2. [RESERVED – The second Grayson assignment of error applies only to Grayson (Record No. 191413), because that assignment refers to the conversion claim, which was pled only against Grayson. We reserve this in order to maintain the same numbering of assignments.]

3. The lower court erred as a matter of law in failing to dismiss all claims against all Petitioners under res judicata, when such claims could have been brought in prior litigation regarding the same conduct, transactions and occurrences (and were actually known to the plaintiff during prior litigation), and when the prior parties were in privity to all Petitioners, in violation of this Court’s recent holding in Funny Guy, LLC v. Lecego, LLC, 293 Va. 135 (2017) and contrary to Virginia Supreme Court Rule 1:6.

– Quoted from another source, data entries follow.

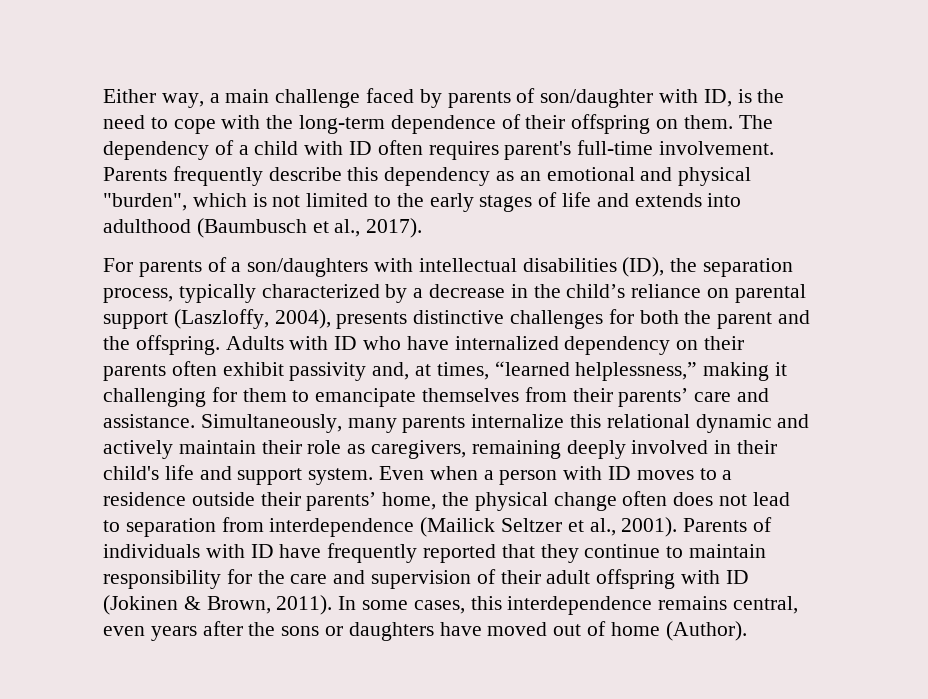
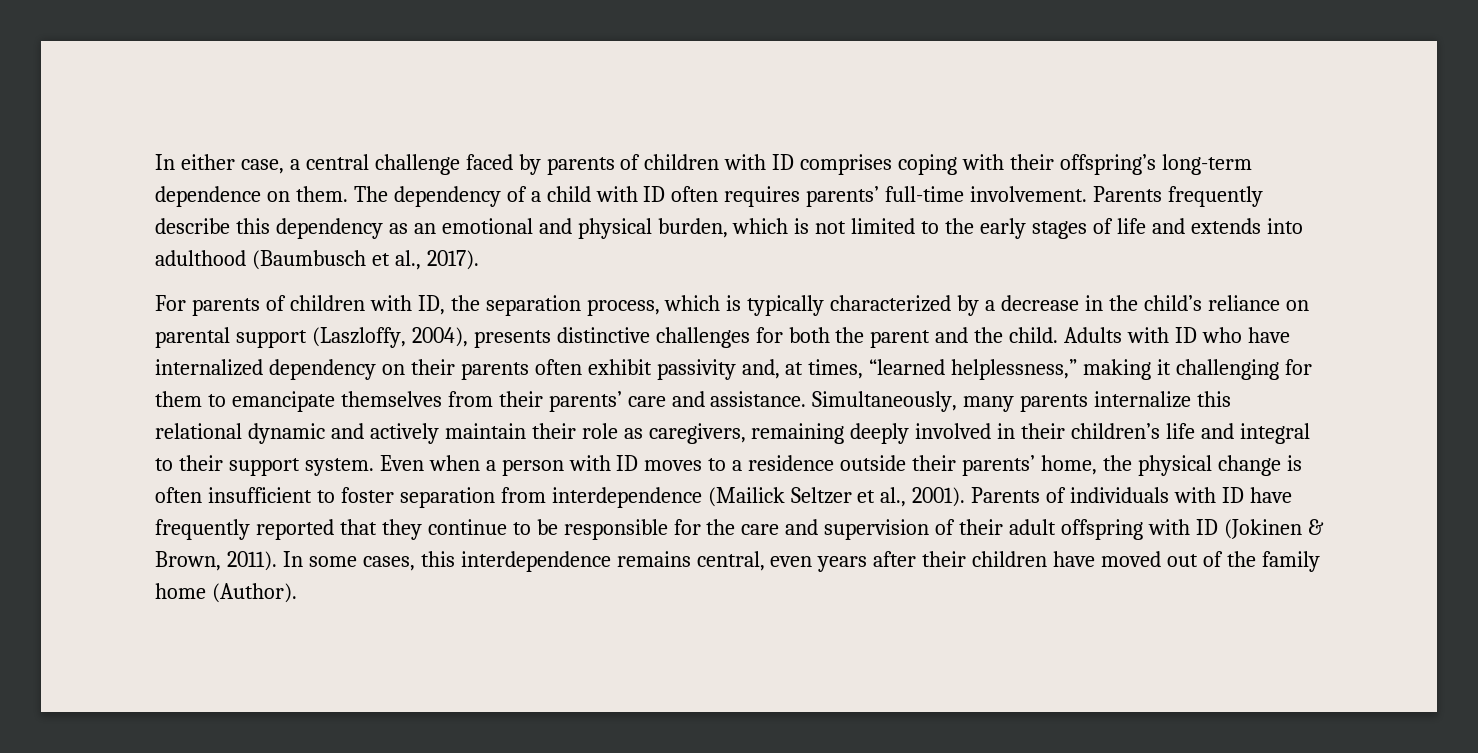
[103,89,270,108] Either way, a main -> [155,154,369,174] In either case, a central
[540,89,785,108] [103,114,651,134] son/daughter with ID, is the need to cope with the long-term dependence of their offspring -> [644,154,1252,175] [155,186,261,207] children with ID comprises coping with their offspring’s long-term dependence
[504,141,572,160] parent's -> [806,186,880,207] parents’
[103,193,187,211] "burden", -> [657,218,728,238] burden,
[231,257,665,277] a son/daughters with intellectual disabilities (ID), -> [289,295,445,315] children with ID,
(173, 295) none -> [664,295,742,311] which is
[135,335,220,355] offspring. -> [1009,327,1059,343] child.
[103,465,232,480] child's life and -> [1071,423,1310,444] [155,455,223,471] children’s life and integral to their
[622,491,790,506] [103,520,120,532] often does not lead to -> [1286,455,1302,471] [155,487,394,503] is often insufficient to foster
[689,544,767,558] [103,570,221,589] maintain responsibility -> [536,519,668,540] be responsible
[248,622,434,641] the sons or daughters -> [922,551,1048,567] their children
(607, 628) none -> [1226,551,1320,572] the family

4. The lower court erred as a matter of law in entering judgment against all Petitioners for fraudulent conveyances and voluntary conveyances without requiring proof by “clear, cogent and convincing evidence” from the landlord, and by shifting the burden of proof onto the defendants, in violation of this Court’s then-recent holding in Suntrust Bank v. PS Business Parks, L.P., 292 Va. 644 (2016).


5. The lower court erred as a matter of law in improperly calculating damages by: (a) awarding damages for injury that did not exist at the time of the transfers; (b) refusing to make the necessary “ratable distribution” between creditors (the landlord and Grayson/GSA); (c) refusing to honor the right under Virginia law for debtors K&A and AMG to prefer one creditor over another; (d) assessing liability for the “IDT transfers” on parties against whom the IDT transfers were not pled; and (e) awarding damages for time-barred transfers.

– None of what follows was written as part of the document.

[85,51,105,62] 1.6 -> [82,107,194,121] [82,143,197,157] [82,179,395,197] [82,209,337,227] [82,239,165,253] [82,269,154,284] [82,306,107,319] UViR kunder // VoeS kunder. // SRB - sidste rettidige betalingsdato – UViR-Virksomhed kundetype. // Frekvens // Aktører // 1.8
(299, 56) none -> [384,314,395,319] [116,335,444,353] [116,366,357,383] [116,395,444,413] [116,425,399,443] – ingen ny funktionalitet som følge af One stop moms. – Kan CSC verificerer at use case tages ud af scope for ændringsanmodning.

6. The lower court erred as a matter of law in awarding attorney’s fees and sanctions in a nonfraud case, where there is no “pattern of misconduct” of “callous, deliberate, deceitful acts,” and
where the plaintiff had not elected to proceed exclusively in equity, as this Court has required in its decisions, and contrary to the plain meaning of Va. Code § 55-82.1, especially where a claim for such sanctions was never pled, briefed, noticed for a hearing, or timely requested.


7. The lower court erred as a matter of law in awarding attorney’s fees against all of the Petitioners for all of the claims asserted, including claims that were dismissed, claims for which attorney’s fees are not recoverable, claims against defendants who were found not liable, claims brought only against some defendants and not others, damages that were denied, and one claim for which the landlord specifically refrained from requesting attorney’s fees during trial.